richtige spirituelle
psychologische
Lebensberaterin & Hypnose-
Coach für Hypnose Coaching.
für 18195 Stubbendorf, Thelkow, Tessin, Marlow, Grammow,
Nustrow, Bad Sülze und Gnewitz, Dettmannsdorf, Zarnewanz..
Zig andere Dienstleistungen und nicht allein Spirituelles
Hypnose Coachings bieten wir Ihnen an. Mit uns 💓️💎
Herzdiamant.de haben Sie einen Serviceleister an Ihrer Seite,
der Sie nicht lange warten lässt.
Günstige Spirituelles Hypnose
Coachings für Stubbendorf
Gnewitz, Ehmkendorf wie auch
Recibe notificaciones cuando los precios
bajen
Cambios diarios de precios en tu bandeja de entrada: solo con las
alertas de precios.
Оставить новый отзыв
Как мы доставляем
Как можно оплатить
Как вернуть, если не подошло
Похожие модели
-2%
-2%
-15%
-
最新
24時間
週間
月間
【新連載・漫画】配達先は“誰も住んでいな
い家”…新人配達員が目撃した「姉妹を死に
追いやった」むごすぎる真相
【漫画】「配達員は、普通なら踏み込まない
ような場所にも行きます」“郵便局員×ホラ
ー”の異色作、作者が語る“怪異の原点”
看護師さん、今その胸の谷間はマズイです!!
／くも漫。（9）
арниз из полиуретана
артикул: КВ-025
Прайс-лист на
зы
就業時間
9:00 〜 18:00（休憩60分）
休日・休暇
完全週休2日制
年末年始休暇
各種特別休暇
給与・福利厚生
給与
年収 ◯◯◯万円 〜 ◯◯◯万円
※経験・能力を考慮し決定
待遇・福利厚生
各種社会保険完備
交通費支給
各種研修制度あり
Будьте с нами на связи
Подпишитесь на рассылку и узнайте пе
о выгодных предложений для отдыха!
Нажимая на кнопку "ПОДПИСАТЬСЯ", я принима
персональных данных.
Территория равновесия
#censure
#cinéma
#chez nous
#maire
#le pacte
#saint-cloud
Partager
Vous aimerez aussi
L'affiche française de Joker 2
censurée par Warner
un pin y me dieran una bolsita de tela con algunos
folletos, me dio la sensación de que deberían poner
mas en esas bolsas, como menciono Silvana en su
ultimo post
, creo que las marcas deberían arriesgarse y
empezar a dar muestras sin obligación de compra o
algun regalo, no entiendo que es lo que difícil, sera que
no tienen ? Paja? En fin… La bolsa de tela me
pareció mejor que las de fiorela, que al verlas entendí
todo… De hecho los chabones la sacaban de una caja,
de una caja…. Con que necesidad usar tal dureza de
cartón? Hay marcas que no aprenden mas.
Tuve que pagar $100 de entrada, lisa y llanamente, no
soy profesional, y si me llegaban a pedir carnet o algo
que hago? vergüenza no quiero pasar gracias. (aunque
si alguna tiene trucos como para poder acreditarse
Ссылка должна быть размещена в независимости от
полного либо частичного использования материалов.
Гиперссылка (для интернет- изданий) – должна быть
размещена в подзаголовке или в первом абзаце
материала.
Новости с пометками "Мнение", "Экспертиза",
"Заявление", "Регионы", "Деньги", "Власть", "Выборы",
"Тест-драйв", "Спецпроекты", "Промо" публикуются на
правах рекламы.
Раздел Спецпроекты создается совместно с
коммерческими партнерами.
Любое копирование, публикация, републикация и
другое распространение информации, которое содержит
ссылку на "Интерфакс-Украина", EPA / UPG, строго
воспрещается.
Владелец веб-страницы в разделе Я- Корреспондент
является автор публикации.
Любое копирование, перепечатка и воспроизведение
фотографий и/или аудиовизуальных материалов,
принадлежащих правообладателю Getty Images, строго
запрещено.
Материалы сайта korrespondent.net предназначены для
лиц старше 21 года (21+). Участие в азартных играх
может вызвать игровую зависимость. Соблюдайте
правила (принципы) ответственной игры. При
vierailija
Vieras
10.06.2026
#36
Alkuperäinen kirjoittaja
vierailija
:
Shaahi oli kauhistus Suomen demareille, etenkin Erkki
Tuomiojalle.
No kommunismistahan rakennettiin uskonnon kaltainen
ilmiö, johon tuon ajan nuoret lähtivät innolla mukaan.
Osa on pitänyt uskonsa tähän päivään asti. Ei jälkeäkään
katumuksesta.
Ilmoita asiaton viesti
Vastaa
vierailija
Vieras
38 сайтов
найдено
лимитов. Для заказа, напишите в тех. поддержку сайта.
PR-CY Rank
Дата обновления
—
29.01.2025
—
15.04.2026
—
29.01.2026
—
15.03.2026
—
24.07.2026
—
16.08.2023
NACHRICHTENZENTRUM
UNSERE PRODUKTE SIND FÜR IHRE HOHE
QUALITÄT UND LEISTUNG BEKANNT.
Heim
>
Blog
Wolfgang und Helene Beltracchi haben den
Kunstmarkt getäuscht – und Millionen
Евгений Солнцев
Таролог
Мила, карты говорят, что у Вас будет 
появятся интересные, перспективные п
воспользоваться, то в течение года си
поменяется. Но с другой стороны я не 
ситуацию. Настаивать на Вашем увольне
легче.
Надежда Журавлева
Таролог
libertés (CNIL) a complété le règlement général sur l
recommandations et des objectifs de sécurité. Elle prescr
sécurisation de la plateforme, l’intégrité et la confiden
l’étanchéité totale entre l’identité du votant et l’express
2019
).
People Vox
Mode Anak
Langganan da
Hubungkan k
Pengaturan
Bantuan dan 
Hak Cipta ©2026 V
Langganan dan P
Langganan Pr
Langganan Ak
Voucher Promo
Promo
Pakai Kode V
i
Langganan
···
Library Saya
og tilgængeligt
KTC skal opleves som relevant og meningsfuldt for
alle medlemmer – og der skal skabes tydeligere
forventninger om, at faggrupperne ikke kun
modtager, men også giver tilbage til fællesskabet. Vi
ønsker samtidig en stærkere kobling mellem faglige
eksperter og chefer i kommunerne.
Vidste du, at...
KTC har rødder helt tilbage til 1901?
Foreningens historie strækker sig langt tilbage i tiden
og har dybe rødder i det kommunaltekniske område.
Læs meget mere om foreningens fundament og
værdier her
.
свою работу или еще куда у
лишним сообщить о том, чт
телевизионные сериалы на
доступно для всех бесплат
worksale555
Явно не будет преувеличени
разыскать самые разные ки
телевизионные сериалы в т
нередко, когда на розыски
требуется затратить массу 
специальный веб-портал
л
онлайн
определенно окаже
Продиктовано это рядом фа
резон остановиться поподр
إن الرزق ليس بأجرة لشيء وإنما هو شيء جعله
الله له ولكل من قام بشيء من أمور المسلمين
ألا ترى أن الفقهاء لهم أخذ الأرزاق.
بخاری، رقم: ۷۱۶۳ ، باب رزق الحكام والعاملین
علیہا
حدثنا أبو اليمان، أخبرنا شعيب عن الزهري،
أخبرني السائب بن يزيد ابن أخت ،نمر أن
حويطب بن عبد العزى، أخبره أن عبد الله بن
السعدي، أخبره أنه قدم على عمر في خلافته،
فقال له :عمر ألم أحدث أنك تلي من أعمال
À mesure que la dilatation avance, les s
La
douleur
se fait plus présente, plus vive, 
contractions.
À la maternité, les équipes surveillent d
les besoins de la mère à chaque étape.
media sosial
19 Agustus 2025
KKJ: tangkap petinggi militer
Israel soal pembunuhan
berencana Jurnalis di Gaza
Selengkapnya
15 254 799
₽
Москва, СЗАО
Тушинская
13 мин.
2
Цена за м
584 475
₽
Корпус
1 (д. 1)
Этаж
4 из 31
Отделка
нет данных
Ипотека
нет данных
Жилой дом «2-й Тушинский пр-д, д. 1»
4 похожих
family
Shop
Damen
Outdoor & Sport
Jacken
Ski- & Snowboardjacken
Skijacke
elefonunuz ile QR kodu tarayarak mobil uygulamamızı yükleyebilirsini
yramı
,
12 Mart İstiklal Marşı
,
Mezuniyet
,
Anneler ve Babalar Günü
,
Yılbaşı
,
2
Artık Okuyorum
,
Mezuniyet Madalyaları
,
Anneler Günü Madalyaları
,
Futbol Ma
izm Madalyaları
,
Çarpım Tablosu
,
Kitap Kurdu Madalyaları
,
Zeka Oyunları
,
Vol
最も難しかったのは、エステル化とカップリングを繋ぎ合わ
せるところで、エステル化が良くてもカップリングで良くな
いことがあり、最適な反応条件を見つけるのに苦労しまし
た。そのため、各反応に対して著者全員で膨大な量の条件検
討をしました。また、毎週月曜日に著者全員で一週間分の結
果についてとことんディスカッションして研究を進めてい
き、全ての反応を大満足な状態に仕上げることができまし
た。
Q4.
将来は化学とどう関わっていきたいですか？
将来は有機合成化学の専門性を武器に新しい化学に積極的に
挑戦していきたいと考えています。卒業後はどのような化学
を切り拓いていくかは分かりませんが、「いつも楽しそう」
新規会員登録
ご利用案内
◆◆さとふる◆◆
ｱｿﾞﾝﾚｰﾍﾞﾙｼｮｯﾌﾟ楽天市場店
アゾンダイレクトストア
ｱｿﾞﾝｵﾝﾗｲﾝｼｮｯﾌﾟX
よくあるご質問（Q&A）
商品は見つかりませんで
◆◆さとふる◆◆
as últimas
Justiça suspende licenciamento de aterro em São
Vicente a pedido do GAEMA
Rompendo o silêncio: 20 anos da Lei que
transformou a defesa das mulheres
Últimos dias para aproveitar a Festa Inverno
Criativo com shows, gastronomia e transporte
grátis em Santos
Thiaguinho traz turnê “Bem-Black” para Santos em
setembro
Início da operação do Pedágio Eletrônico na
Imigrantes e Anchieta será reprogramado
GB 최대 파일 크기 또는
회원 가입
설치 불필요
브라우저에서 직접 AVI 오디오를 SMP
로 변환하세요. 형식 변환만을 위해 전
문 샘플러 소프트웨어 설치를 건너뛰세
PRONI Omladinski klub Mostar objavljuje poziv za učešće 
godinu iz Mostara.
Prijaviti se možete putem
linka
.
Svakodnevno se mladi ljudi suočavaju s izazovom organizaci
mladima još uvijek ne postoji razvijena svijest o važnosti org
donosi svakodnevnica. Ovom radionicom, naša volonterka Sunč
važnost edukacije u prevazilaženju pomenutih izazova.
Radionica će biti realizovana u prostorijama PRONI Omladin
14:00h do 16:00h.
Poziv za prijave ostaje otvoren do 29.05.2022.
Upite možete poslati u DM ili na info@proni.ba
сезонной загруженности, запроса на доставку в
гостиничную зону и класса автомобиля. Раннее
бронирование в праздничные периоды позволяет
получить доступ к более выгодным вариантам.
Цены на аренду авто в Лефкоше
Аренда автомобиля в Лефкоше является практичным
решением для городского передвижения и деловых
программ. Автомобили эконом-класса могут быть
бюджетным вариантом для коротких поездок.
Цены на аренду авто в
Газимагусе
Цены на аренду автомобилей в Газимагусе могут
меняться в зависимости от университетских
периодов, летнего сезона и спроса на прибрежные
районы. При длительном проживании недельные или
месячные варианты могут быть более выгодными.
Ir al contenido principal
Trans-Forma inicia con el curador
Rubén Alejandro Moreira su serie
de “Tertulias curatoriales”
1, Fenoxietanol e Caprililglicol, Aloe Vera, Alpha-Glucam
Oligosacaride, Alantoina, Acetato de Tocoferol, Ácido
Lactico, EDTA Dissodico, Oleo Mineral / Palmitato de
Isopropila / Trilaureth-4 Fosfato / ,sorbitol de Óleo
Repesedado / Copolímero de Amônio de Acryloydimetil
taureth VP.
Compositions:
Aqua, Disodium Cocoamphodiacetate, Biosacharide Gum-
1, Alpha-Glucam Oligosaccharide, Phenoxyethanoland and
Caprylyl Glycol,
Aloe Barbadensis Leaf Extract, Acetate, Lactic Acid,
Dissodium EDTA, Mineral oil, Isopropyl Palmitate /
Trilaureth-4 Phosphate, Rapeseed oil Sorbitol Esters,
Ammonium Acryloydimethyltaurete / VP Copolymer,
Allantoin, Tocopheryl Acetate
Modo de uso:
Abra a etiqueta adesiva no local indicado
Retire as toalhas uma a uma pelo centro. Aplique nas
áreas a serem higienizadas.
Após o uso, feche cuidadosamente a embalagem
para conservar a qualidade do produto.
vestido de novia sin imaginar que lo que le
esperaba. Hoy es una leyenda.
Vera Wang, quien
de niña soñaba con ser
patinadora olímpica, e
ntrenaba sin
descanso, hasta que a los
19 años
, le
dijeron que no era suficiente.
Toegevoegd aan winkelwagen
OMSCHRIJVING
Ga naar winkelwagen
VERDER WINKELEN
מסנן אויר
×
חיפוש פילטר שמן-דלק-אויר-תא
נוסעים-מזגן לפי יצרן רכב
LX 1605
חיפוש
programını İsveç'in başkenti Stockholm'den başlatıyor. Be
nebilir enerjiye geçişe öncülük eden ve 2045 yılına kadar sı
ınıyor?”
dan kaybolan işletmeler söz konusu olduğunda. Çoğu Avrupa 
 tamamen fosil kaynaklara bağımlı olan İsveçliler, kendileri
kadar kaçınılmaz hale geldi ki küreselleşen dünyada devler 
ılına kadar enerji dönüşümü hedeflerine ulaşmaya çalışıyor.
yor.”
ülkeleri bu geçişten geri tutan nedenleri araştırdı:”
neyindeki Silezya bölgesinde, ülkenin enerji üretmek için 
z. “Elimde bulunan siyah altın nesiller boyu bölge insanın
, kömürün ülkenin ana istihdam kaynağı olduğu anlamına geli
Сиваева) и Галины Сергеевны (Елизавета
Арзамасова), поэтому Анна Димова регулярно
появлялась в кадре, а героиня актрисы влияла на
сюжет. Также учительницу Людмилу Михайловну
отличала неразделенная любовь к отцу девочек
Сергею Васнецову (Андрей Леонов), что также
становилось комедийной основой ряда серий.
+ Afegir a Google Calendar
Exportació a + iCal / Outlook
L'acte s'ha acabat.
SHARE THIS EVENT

*About this exercise*
The word "года" appears in some of the lines above. Copy those lines.

*Response area*
лиц старше 21 года (21+). Участие в азартных играх
воспользоваться, то в течение года си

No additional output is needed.